Update:  I see that Tim Blair, who my blog roll is about to move to the "gone completely stupid and offensive" category along with Bolt, seems to think it was a good bit of "calling out" of Labor's "moral grandstanding".   An idiotic take on the matter, given the way Labor was careful to chase Joyce on entitlements only.  (Has Blair noted that even Abbott this afternoon said it was a brain snap that shouldn't have happened?  Has any Coalition member defended it?)

And David Leyonhjelm - retweeting a crap wingnut meme from Prison Planet:

Leyonhjelm apparently doesn't believe in Googling wingnut memes before passing them on - this one  was debunked at Snopes.


Zero pity felt

Have you heard about this?   Poisonous radio conspiracist nutjob Alex Jones (who has long promoted "false flag" and "crisis actor" conspiracies after major shootings) is pleading for student activist David Hogg (whose face, by the way, keeps reminding me of a young Christian Bale) to help him not be banned by Youtube.

The twitter reactions are pretty funny.

Tuesday, February 27, 2018

That troublesome Chinese belief

I complained once before that one of the worst things to come out of China (or Asia more generally?) is the belief that certain animal parts carry certain health benefits.   (I keep thinking there must be a single word for that, but what is it?)  Nature reports:
The jaguar was found floating in a drainage canal in Belize City, Belize, on the day after Christmas last year. Its body was mostly intact, but the head was missing its fangs. On 10 January, a second cat — this time, an ocelot that may have been mistaken for a young jaguar — turned up headless in the same channel.

The killings point to a growing illicit trade in jaguars (Panthera onca) that disturbs wildlife experts. The cats’ fangs, skulls and hides have long been trophies for Latin American collectors who flout international prohibitions against trading in jaguar parts. But in recent years, a trafficking route has emerged to China, where the market for jaguars could be increasing because of crackdowns on the smuggling of tiger parts used in Chinese traditional medicine.

Wildlife trafficking often follows Chinese construction projects in other countries, because Chinese workers can send or take objects home, says ecologist Vincent Nijman of Oxford Brookes University in Oxford, UK. “If there’s a demand [in China] for large-cat parts, and that demand can be fulfilled by people living in parts of Africa, other parts of Asia or South America, then someone will step in to fill that demand,” he says. “It’s often Chinese-to-Chinese trade, but it’s turning global.”
Does no one at the top of Chinese government (hello, dictator elect Xi) think that it might be useful to have a government backed campaign to stop the population believing in quasi magical "traditional medicine", at least if it involves animal parts?
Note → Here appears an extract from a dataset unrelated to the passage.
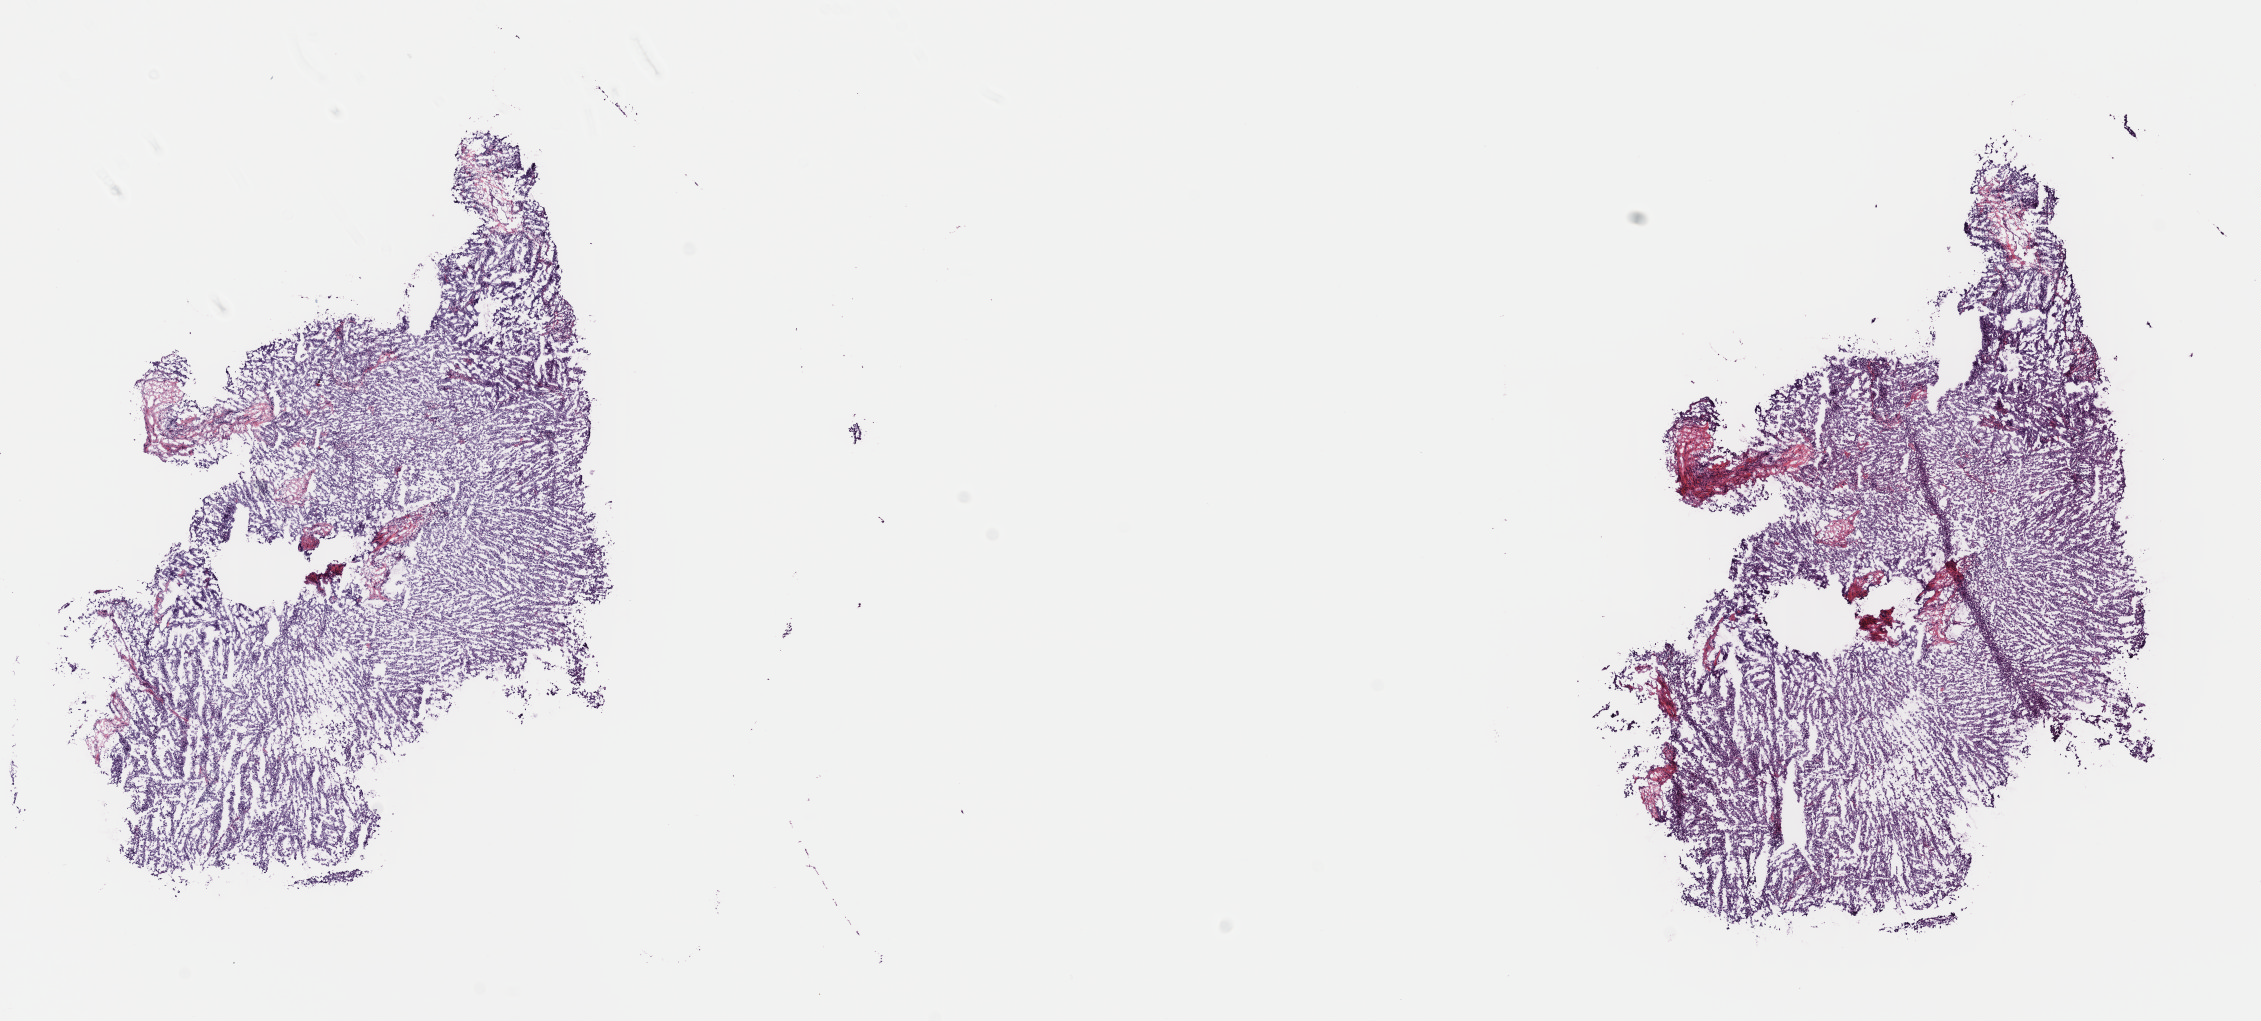
Digitized H&E-stained tissue section (whole slide), whole scanned area (about 17.8 x 8.1 mm) shown as a low-resolution overview; frozen section; sample: primary tumour, testis. Male, age 38 years at initial diagnosis. Slide review estimates, as recorded: tumour cells 95%, tumour nuclei 95%.
Diagnosis: Seminoma, NOS.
Not just piety on their mind

Well, at least it's good to see it's not just Catholics with problems about how the apparently pious carry on sexually:

#MosqueMeToo Gives Muslim Women A Voice About Sexual Misconduct At Mecca
Dressed in a hijab and covered from head to toe, she felt something. Someone — a man — had grabbed onto her butt and would not let go.

The Islamic pilgrimage to Mecca, Saudi Arabia, called hajj, was supposed to be the holiest moment of Mona Eltahawy's life. When she was 15, she journeyed there with her family. The magnificence of the Great Mosque had taken her breath away. But that man turned the trip into a nightmare.